"La Voie de la justice" m’a touché, sans pour autant me bouleverser. Le sujet, tiré d’une histoire vraie, est fort et important : un jeune avocat noir qui, dans l’Amérique profondément marquée par le racisme institutionnel, décide de défendre des condamnés à mort dont la culpabilité est plus que douteuse. Rien que pour ça, le film mérite d’exister. J’ai ressenti de la colère, de l’indignation, et parfois même un élan d’espoir. Mais malgré la sincérité du propos, quelque chose m’a empêché d’être totalement emporté.

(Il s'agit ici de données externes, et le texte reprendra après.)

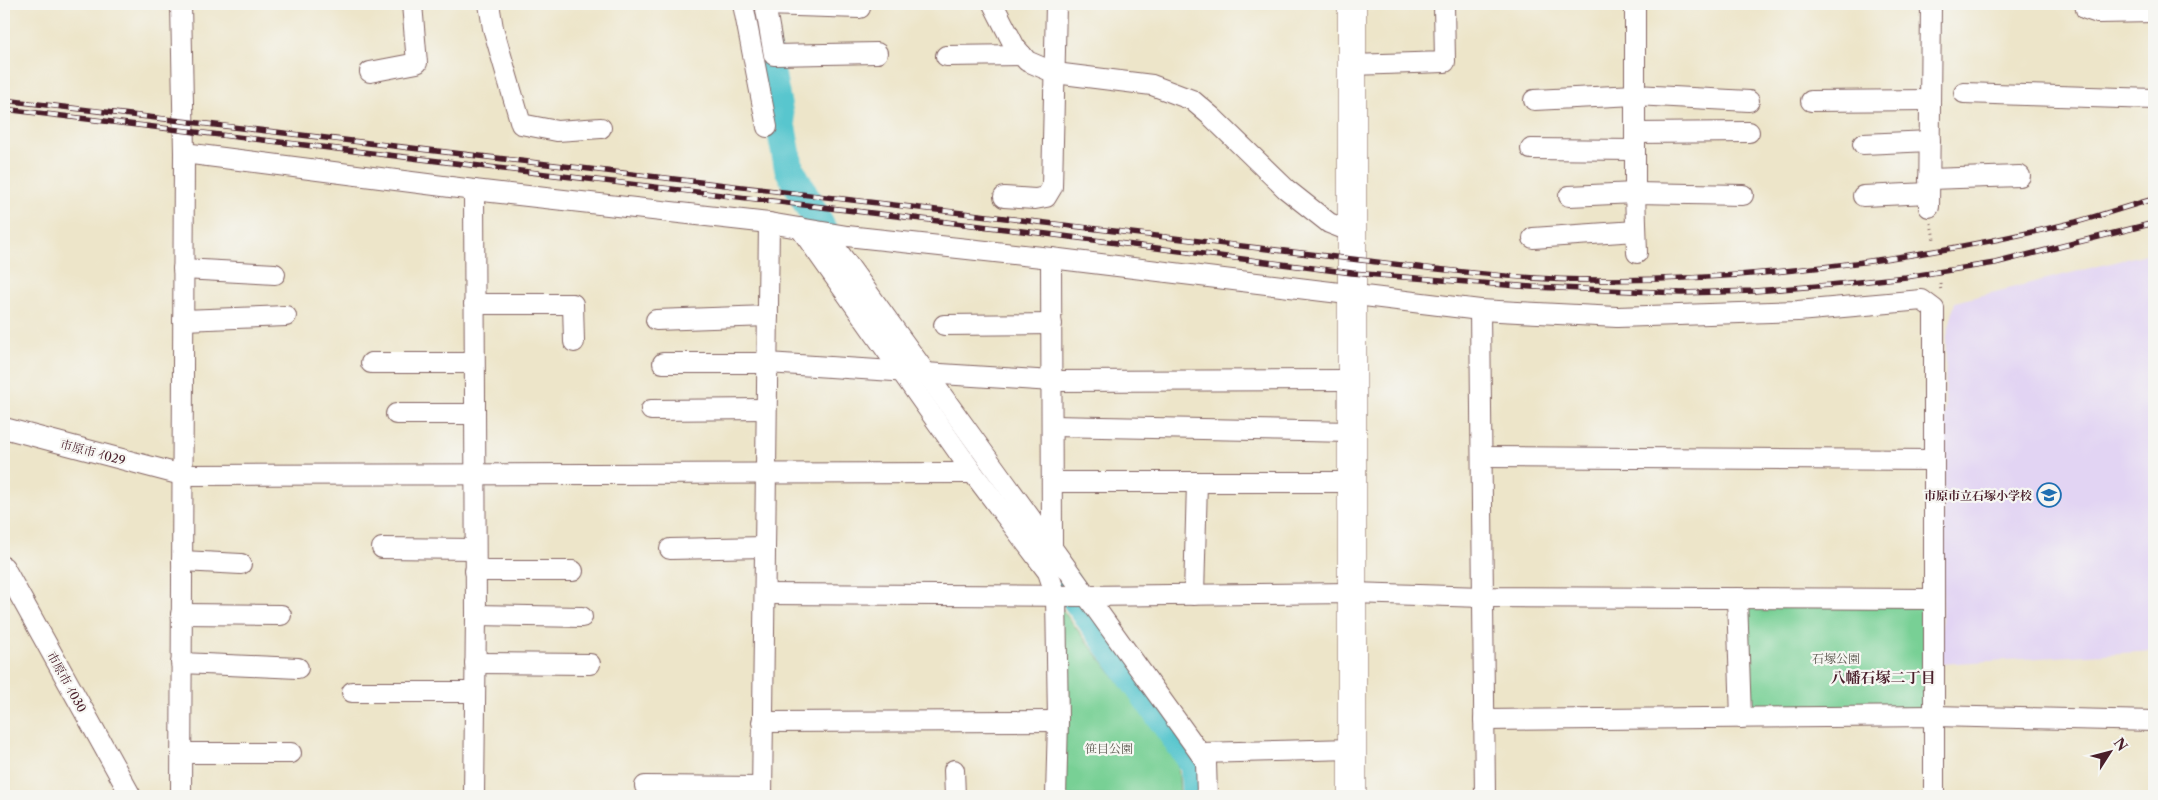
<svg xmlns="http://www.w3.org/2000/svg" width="2158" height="800" viewBox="0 0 2158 800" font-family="'Libre Caslon Text','Noto Serif JP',serif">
<rect width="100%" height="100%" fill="#f6f6f2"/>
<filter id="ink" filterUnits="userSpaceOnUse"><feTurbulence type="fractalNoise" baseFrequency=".02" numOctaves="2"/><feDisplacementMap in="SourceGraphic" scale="10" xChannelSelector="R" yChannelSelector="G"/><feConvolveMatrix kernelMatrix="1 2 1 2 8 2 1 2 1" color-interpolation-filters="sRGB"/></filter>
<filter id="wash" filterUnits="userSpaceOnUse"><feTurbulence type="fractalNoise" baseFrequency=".0096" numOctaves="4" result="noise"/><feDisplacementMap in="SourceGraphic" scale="20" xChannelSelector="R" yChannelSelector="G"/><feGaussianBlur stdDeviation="1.12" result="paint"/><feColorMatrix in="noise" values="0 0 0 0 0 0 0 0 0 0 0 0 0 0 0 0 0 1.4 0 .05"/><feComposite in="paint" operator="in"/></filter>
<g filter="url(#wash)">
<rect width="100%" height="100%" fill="#ede5c9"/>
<path fill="#e2d4f3" d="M2154 252V651L1941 664 1946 340 1955 302Z"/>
<g fill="#78d095" stroke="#617860">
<path d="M1741 602 1930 603V712L1745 714Z"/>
<path d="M1060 607 1178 759 1180 796H1060Z"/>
</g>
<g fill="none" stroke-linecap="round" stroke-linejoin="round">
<g stroke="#58c6ce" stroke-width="30">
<path d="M761 24 789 168 836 256"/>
<path d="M1037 544 1195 764 1196 796"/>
</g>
</g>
</g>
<g filter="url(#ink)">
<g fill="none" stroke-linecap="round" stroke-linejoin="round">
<g stroke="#836462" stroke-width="22">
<g id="street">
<path d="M489 4 493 28 521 124 557 131 601 128"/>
<path d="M743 4 767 127"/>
<path d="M765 4 774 55 877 53"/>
<path d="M993 4 1015 47 1027 61 1055 73 1152 85 1192 100 1212 117 1286 189 1329 223 1352 232"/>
<path d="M1635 4V193L1637 253"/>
<path d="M2085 4 2086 9 2098 13 2154 12"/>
<path d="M765 5 860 8V4"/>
<path d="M946 56 1022 55"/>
<path d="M1352 65 1445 62 1444 4"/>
<path d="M370 72 417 63 412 4"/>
<path d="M1964 93 2154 99"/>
<path d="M1534 100 1635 95 1749 101"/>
<path d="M1811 101 1930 100"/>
<path d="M1635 133 1749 132"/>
<path d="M1863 144 1930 141"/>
<path d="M1531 149 1635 150"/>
<path d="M184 153 474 190 769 223 847 236 1051 258 1480 310 1617 317 1798 311 1922 300 1934 309V796"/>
<path d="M1929 179 2020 176"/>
<path d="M474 190 476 615 474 796"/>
<path d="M1569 196 1635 193 1743 195"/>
<path d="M1863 196 1929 193"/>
<path d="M1004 197 1035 199 1046 197 1052 187 1056 4"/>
<path d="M1929 207 1931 4"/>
<path d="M800 228 973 473 1048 572 1056 596 1058 721 1056 796"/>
<path d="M825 233 1200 753 1206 762 1207 796"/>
<path d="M1533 238 1636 231"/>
<path d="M1051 258 1052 546"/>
<path d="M183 269 275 274"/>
<path d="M474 304H573L574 342"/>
<path d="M1480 310 1485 796"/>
<path d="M183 320 286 316"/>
<path d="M656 320 768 316"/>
<path d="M944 325 1052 324"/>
<path d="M371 363H474"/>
<path d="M663 363H767L1052 381 1352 380"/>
<path d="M651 410 766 409"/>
<path d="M396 414H474"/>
<path d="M1052 426 1352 432"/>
<path d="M4 428 182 475 973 473"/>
<path d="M1482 457 1934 460"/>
<path d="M1052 482H1352"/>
<path d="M382 548 475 549"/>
<path d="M670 549 765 547"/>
<path d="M182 561 241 564"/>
<path d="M4 567 131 796"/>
<path d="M475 571H573"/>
<path d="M765 594 1086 596 1352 593 1483 597 1934 599"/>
<path d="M1194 595 1197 482"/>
<path d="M1737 598 1741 718"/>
<path d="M181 614 281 615"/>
<path d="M476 615 582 617"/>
<path d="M181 663 298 668"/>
<path d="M475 663 590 664"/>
<path d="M352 692H475"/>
<path d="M1484 720 1934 716 2154 721"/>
<path d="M762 722 1058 721"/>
<path d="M181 753H291"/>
<path d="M1200 753 1352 749"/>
<path d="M954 770 955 796"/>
<path d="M645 786 762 787"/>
<path d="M181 796 184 153 181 4"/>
<path d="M762 796 769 223"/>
</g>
</g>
<g stroke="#836462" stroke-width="29">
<path id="secondary" d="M1352 4V796"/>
</g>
<g stroke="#836462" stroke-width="3" stroke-dasharray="1 4" stroke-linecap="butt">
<path d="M1931 223 1934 239"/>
<path d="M1940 283 1941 292"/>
</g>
<use href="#street" stroke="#fff" stroke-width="20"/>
<use href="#secondary" stroke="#fff" stroke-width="28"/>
<g stroke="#4a1f2b" stroke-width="5.5">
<g id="rail">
<path d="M4 100 1352 259C1437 269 1523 281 1608 280 1765 279 1923 259 2076 222 2102 215 2128 206 2154 199"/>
<path d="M4 109 1047 234 1352 273 1532 287 1681 293 1755 291 1830 285 1906 277 1995 263 2154 223"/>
</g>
</g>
<use href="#rail" stroke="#f6f6f2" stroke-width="4" stroke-dasharray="11" stroke-linecap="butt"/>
</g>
</g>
<defs>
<g id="school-ring" transform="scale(1.25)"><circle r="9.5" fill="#f6f6f2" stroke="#1f6fb2" stroke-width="1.5"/><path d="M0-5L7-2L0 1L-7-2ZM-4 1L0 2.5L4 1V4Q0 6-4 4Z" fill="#1f6fb2"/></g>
</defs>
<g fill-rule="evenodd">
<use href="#school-ring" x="2049" y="495"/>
</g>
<g text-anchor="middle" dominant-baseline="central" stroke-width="4.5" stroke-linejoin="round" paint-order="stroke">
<g font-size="12" fill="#4a1f2b" stroke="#f6f6f2">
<text transform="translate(93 452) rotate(15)">市原市 ｲ029</text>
<text transform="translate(67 682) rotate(61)">市原市 ｲ030</text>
</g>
<g font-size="12" font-weight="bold" fill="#4a1f2b" stroke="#f6f6f2" text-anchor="end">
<text x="2032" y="495">市原市立石塚小学校</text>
</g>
<g font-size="12" fill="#58544b" stroke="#f6f6f2">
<text x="1836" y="658">石塚公園</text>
<text x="1109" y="748">笹目公園</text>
</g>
<g font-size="15" font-weight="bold" fill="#4a1f2b" stroke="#f6f6f2">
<text x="1883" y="677">八幡石塚二丁目</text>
</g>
</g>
<rect width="2158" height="800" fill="none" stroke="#f6f6f2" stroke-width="20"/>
<g transform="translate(2110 752) rotate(54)" stroke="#f6f6f2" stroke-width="4" paint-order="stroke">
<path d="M0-4L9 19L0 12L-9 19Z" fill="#4a1f2b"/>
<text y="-8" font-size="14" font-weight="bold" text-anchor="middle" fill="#4a1f2b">N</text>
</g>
</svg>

Le film souffre, à mes yeux, d’un certain classicisme dans sa mise en scène. On sent que Destin Daniel Cretton veut bien faire, qu’il respecte son sujet et ses personnages (et c’est tout à son honneur). Mais cela donne aussi un récit un peu trop linéaire, voire scolaire par moments. J’aurais aimé plus de rugosité, plus de prises de risques, une mise en scène qui secoue autant que l’injustice qu’elle dénonce.
Côté casting, Michael B. Jordan livre une prestation solide, même si je l’ai trouvé parfois un peu trop lisse. Jamie Foxx, en revanche, est bouleversant. Il insuffle à son personnage une humanité et une intensité qui, pour moi, constituent le vrai cœur du film. Brie Larson est un peu en retrait, mais juste dans son jeu. Le trio fonctionne, même si on aurait pu creuser davantage les relations entre les personnages.
En somme, "La Voie de la justice" est un film nécessaire, honnête et engagé, mais qui manque un peu de souffle pour marquer durablement. Il fait le travail, il informe, il touche, mais sans transcender. C’est un bon film, pas un grand film (d’où ma note de 3/5). À voir, ne serait-ce que pour se rappeler que certaines luttes sont toujours tristement d’actualité.